» TO-DO ITEM
Exact copies of the records below are needed, free of pictures.

» DATA TO USE
____________
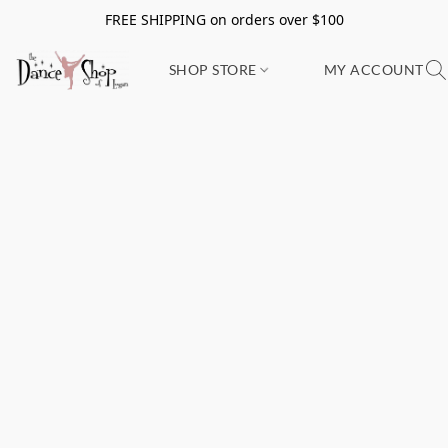
FREE SHIPPING on orders over $100
SHOP STORE
MY ACCOUNT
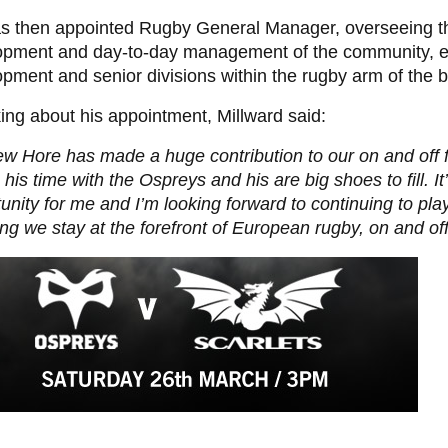
s then appointed Rugby General Manager,
oversee
ing 
opment and day-to-day management of the community, el
pment and senior divisions within the rugby arm of the 
ng about his appointment, Millward said:
w Hore has made a huge contribution to our on and off 
 his time with the Ospreys and his are big shoes to fill. It
unity for me and I’m looking forward to continuing to play
ng we stay at the forefront of European rugby, on and off 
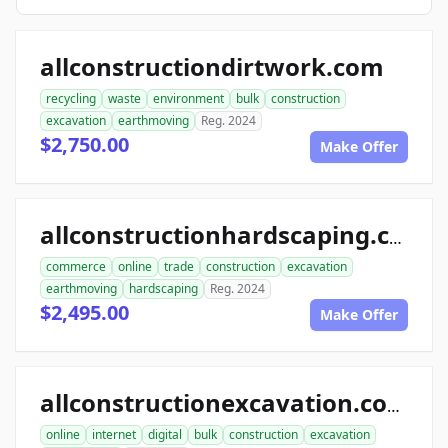
allconstructiondirtwork.com
recycling
waste
environment
bulk
construction
excavation
earthmoving
Reg. 2024
$2,750.00
Make Offer
allconstructionhardscaping.com
commerce
online
trade
construction
excavation
earthmoving
hardscaping
Reg. 2024
$2,495.00
Make Offer
allconstructionexcavation.com
online
internet
digital
bulk
construction
excavation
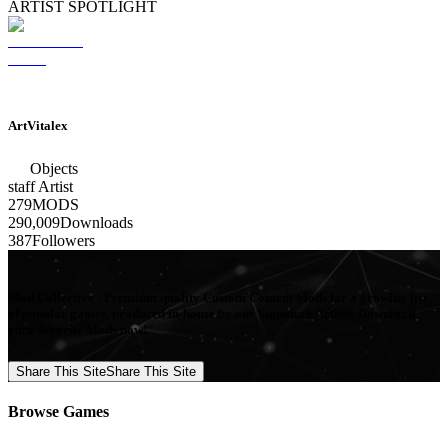
ARTIST SPOTLIGHT
ArtVitalex
Objects
staff
Artist
279
MODS
290,009
Downloads
387
Followers
Mod Collective - Premium quality Custom Content Mods for a growing list
of popular games, produced in-house by our Signature Artists. Download
your favorite Mods now!
Share This Site
Share This Site
Browse Games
____________
» EXERCISE RESPONSE
FREE SHIPPING on orders over $100
SHOP STORE
MY ACCOUNT
s then appointed Rugby General Manager,
oversee
ing 
opment and day-to-day management of the community, el
pment and senior divisions within the rugby arm of the 
ng about his appointment, Millward said:
w Hore has made a huge contribution to our on and off 
 his time with the Ospreys and his are big shoes to fill. It
unity for me and I’m looking forward to continuing to play
ng we stay at the forefront of European rugby, on and off 
allconstructiondirtwork.com
recycling
waste
environment
bulk
construction
excavation
earthmoving
Reg. 2024
$2,750.00
Make Offer
allconstructionhardscaping.com
commerce
online
trade
construction
excavation
earthmoving
hardscaping
Reg. 2024
$2,495.00
Make Offer
allconstructionexcavation.com
online
internet
digital
bulk
construction
excavation
ARTIST SPOTLIGHT
ArtVitalex
Objects
staff
Artist
279
MODS
290,009
Downloads
387
Followers
Mod Collective - Premium quality Custom Content Mods for a growing list
of popular games, produced in-house by our Signature Artists. Download
your favorite Mods now!
Share This Site
Share This Site
Browse Games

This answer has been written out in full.